MUST WATCH AGAIN TO SEE IF THEY IMPROVE
The Event, Monday at 9 p.m. ET (Sept. 20), NBC -- Starring Jason Ritter, Blair Underwood and Scott Patterson, this conspiracy series is more complicated than the summer movie hit Inception. In the first 15 minutes or so, viewers are shown graphics that tell them things happened 23 minutes earlier, 11 days earlier, 13 months earlier, 8 days earlier. You may know in 15 minutes if you care.
Hawaii Five-0, Monday at 10 p.m. ET (Sept. 20), CBS -- CBS' latest attempt to make Australian actor Alex O'Loughlin (Moonlight) a star, in this reprise of the Jack Lord series. Cast also includes Scott Caan (Entourage), Daniel Dae Kim (Lost) and Jean Smart (as governor). O'Loughlin plays a former Navy man who partners with Caan, who's divorced and knows when his ex calls because the theme from Jaws plays on his cell phone. It is stylish -- and amusing in a 1980s sort of way.

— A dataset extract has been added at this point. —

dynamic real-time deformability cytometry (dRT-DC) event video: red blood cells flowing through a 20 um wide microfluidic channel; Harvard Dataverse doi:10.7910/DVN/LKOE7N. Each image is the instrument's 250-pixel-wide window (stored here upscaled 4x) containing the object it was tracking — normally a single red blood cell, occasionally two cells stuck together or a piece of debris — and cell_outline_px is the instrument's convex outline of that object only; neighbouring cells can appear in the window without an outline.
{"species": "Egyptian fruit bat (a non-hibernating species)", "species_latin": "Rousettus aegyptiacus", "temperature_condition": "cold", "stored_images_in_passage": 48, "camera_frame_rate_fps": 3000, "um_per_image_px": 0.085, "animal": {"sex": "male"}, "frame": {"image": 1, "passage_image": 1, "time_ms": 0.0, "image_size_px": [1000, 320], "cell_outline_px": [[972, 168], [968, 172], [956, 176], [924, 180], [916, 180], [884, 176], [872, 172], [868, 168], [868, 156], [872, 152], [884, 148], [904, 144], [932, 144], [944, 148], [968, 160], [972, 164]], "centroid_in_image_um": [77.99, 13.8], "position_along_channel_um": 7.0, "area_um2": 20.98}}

Raising Hope, Tuesday at 9 p.m. ET (Sept. 21), Fox -- It's a dry comedy about a young pool guy, Jimmy, who ends up with an infant after a one-night stand with a serial killer who ends up in jail. Jimmy is so clueless that he throws up on the baby after seeing the kid's first bowel movement. Needless to say, his childish, low-class parents aren't thrilled but eventually forget their suggestion to have the baby dropped off at the fire station and are willing to help raise the kid.

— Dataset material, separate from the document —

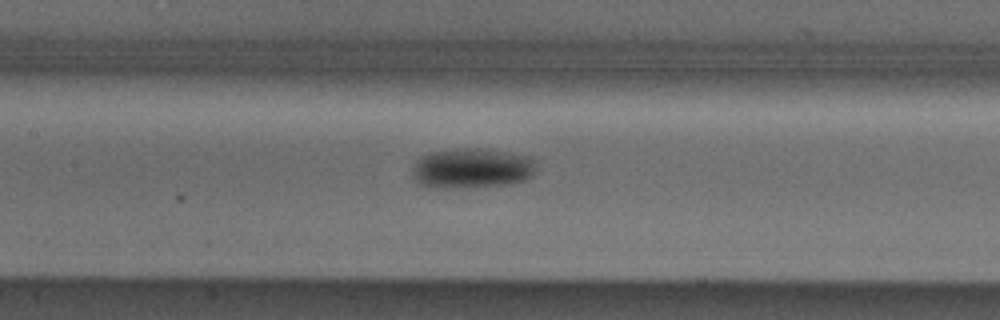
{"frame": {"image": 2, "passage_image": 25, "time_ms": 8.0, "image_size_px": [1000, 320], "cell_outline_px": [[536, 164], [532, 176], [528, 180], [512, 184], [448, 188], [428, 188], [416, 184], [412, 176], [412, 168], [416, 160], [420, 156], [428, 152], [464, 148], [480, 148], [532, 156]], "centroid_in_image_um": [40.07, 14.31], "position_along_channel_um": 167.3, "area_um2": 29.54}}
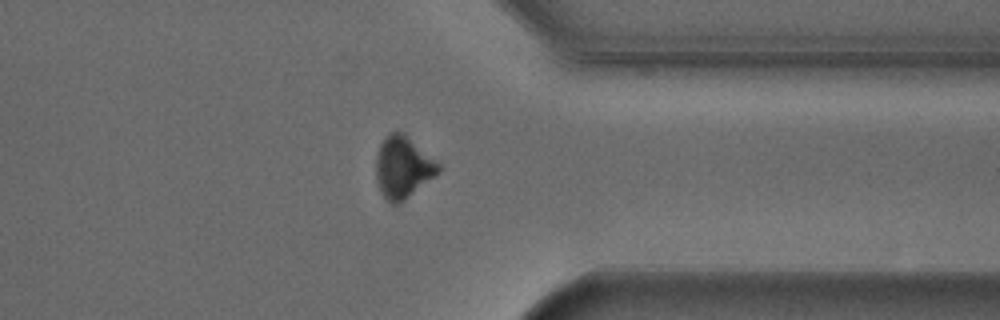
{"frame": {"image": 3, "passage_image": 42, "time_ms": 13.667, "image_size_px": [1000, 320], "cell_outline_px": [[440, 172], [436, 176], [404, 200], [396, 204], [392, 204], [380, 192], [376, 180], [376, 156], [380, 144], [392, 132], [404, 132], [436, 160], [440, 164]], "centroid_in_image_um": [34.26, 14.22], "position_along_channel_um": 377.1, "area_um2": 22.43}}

Running Wilde, Tuesday at 9:30 p.m. ET (Sept. 21), Fox -- Totally dependent on whether you can tolerate Will Arnett, who plays a man so rich and clueless that he gives himself a humanitarian award. His former girlfriend, played by Keri Russell, is the daughter of one of his father's housekeepers and a leading environmentalist. She has a daughter and believes she can change Arnett's character. I'm not wild about it, but could see it appealing to fans of Arrested Development.
Detroit 1-8-7, Tuesday at 10 p.m. ET (Sept. 21), ABC -- Michael Imperioli of The Sopranos plays an unknowable cop who hates people as much as he hates cell phones. He has great instincts, verbally abuses his partner, and is followed around by a reality TV crew. Yeah, that's going to happen. In other words, it is a routine, scripted version of Cops. At least it isn't set in Buffalo.

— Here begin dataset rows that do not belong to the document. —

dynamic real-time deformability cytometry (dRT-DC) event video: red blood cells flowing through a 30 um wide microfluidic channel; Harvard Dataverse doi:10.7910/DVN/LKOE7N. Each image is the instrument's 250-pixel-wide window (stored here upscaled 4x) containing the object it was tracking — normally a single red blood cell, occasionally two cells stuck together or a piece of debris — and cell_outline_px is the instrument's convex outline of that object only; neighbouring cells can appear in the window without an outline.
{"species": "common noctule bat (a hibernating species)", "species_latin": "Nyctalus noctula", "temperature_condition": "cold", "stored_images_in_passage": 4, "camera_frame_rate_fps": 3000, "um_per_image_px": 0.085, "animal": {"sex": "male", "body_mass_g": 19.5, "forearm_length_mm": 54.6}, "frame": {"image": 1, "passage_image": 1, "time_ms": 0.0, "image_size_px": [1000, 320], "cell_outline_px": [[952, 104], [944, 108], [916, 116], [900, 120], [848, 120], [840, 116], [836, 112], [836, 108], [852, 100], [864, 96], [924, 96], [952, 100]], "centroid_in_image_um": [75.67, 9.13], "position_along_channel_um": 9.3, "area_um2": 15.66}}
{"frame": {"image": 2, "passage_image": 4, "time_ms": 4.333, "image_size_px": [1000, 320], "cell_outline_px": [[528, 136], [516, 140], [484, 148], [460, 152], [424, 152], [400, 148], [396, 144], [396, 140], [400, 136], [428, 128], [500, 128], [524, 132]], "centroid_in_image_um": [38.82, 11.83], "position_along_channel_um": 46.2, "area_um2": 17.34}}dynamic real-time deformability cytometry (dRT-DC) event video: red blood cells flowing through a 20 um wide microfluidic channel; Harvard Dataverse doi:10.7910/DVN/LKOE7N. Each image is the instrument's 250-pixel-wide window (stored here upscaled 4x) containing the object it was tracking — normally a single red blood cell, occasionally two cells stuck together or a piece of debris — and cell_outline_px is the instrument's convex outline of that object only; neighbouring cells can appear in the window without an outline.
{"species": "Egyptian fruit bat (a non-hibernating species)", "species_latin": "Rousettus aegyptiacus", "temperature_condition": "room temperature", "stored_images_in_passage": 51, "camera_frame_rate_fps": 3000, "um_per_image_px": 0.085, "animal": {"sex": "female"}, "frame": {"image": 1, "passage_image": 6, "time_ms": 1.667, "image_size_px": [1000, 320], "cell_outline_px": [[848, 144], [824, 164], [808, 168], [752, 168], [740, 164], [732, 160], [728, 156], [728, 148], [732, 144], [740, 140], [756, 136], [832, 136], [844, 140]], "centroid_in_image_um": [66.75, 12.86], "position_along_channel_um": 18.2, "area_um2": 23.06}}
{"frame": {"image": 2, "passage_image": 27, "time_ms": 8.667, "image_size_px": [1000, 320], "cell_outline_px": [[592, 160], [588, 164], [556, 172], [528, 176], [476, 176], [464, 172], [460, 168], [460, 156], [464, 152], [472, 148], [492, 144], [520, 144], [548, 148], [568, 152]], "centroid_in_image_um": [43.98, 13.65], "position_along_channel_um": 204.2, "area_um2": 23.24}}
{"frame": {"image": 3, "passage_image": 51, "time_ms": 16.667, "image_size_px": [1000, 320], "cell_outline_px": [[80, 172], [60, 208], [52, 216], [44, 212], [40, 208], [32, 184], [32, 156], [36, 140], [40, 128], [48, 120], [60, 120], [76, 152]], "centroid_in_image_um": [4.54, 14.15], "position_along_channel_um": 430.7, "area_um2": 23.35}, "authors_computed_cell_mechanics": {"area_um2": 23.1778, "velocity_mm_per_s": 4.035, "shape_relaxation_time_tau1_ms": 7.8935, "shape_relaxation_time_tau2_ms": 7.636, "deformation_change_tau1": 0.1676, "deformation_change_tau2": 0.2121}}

Undercovers, Wednesday at 8 p.m. ET (Sept. 22), NBC -- Love the promos about this romantic spy show from J.J. Abrams (Lost, Alias). The series leads -- Boris Kodjoe and Gugu Mbatha-Raw -- are gorgeous, and the plot has a Thomas Crown Affair feel. But it is almost all style and little substance.
The Defenders, Wednesday at 10 p.m. ET (Sept. 22), CBS -- Jerry O'Connell is a defense lawyer who sleeps around, and Jim Belushi is a lawyer who manipulates the system, pines for his estranged wife and plays with his client's lives. It's dumb but likable -- like Belushi's character in the sitcom According to Jim.
My Generation, Thursday at 8 p.m. ET (Sept. 23), ABC -- Another scripted show with a reality TV component, it follows around the stereotypes who graduated high school in 2000 to look at their unfulfilled lives a decade later: the punk, the wallflower, the nerd, the brain, the rock star, the rich kid, etc. It would be a good show -- if it were on the CW. I can see college kids today playing beer pong as they count the cliches. But at least everyone looks good.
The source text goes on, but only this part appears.